Zhong Qizhi is going to make it, whatever the cost. "I am the son of a farmer and a factory worker," he says. "It was impossible for me to get help from anyone." So the 31-year-old from Chengdu taught himself English while working as an elementary school teacher, went off to run a travel agency in Tibet for four years, then set up a computer store in the southern city of Kunming. In 1996 he passed a university entrance exam to study international finance and economics. He paid for his sister to study Japanese; she now works for Sony in Shanghai, and Zhong hopes to join her there very soon, working for a foreign bank or investment house.

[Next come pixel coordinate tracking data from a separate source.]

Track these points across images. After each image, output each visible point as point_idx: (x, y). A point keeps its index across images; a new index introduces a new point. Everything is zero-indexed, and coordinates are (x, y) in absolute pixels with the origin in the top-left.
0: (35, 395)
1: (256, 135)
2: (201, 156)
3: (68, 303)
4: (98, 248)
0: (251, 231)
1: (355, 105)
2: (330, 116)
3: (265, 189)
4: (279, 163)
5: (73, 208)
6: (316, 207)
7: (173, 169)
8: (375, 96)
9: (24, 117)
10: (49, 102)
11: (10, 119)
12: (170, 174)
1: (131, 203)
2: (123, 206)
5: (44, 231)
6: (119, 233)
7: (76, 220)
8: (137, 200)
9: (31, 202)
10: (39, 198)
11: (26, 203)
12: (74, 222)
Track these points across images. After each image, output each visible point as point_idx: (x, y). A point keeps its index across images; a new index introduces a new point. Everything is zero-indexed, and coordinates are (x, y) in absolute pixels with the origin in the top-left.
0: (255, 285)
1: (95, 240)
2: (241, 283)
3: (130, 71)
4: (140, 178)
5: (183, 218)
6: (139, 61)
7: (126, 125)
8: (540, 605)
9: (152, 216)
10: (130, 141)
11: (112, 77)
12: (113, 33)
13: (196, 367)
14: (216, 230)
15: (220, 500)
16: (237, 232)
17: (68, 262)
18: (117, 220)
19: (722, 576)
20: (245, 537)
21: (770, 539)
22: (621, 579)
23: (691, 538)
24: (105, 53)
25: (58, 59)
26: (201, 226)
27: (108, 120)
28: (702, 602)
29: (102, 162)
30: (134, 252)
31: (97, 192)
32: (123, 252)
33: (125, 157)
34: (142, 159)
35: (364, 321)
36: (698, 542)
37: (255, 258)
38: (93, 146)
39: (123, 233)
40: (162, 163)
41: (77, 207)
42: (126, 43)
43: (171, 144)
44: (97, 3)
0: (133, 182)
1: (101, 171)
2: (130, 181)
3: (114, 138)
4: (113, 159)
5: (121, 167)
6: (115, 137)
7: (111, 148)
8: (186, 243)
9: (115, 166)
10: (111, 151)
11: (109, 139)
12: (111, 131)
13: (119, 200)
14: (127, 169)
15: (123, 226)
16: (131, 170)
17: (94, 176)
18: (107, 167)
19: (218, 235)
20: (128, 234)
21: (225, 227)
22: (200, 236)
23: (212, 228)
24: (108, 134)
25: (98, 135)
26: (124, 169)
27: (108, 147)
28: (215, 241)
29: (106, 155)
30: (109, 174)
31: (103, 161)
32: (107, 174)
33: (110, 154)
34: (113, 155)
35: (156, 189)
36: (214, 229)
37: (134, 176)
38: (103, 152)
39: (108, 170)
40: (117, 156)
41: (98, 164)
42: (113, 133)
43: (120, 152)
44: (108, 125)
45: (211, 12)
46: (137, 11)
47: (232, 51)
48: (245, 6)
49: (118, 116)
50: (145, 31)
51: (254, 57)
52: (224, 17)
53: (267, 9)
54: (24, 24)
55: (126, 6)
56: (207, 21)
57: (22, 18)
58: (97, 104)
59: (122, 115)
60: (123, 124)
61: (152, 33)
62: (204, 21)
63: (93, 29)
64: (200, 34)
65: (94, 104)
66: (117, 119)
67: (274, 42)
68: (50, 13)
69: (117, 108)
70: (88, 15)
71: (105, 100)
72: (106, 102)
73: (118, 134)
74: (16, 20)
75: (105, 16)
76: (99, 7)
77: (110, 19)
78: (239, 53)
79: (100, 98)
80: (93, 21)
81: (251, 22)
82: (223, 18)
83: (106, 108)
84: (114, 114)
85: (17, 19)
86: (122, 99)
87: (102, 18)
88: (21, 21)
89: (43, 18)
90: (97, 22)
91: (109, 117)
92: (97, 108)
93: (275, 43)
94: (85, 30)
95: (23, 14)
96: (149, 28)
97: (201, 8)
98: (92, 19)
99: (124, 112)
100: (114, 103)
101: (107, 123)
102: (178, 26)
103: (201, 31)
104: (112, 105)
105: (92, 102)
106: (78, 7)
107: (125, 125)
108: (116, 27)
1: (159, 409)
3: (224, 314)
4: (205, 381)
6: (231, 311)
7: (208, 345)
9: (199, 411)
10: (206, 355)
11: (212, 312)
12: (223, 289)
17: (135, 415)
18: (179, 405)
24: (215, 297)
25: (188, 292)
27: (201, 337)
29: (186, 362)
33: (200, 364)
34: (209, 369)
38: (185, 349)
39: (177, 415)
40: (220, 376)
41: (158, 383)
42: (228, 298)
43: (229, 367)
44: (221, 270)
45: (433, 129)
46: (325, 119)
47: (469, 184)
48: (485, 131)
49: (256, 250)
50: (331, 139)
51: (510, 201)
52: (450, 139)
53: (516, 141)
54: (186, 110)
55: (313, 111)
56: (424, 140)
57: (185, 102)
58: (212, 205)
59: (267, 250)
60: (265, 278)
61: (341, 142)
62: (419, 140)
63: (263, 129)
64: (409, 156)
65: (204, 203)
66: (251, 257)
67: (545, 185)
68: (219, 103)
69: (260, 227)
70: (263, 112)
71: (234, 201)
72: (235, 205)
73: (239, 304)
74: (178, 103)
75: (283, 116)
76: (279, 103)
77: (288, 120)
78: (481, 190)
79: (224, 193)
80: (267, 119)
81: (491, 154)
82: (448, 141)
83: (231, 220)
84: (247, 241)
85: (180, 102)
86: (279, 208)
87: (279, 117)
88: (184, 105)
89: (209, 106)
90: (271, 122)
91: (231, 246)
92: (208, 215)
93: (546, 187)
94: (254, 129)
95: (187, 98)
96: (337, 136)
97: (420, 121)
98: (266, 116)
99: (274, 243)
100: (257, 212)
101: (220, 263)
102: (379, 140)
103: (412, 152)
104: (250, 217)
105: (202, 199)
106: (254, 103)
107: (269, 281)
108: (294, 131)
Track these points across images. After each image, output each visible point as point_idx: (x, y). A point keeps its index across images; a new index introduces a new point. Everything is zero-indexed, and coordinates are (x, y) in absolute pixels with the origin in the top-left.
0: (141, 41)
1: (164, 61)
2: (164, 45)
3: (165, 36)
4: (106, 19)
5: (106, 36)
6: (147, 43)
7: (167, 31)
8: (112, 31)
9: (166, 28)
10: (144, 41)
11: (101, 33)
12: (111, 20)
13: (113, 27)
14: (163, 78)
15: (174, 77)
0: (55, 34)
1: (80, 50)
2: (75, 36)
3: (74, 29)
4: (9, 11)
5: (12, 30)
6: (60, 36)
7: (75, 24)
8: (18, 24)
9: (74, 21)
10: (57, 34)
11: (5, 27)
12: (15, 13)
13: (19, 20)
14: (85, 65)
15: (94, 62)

"If you take the American Dream, I think the Chinese people have a stronger dream to be successful," says Zhong, sitting in a Nanjing tea shop near the university at which he is studying. He lights a cigarette from the butt he has finished and looks around at the students at the other tables. Most are 10 years younger, from more privileged backgrounds. When Zhong was their age, in the late 1980s, there was no way a peasant's son from rural China could have contemplated hopping between jobs, getting an education and applying for a job with "Goldman Sachs or Citicorp," as Zhong hopes to do. Today, with the economic reform being pressed by Zhu Rongji, the new Premier, the Chinese dream knows no limits. "Making money has become the thing to do in China; people judge you by how wealthy you are," says Zhong. "It is all a search for respect."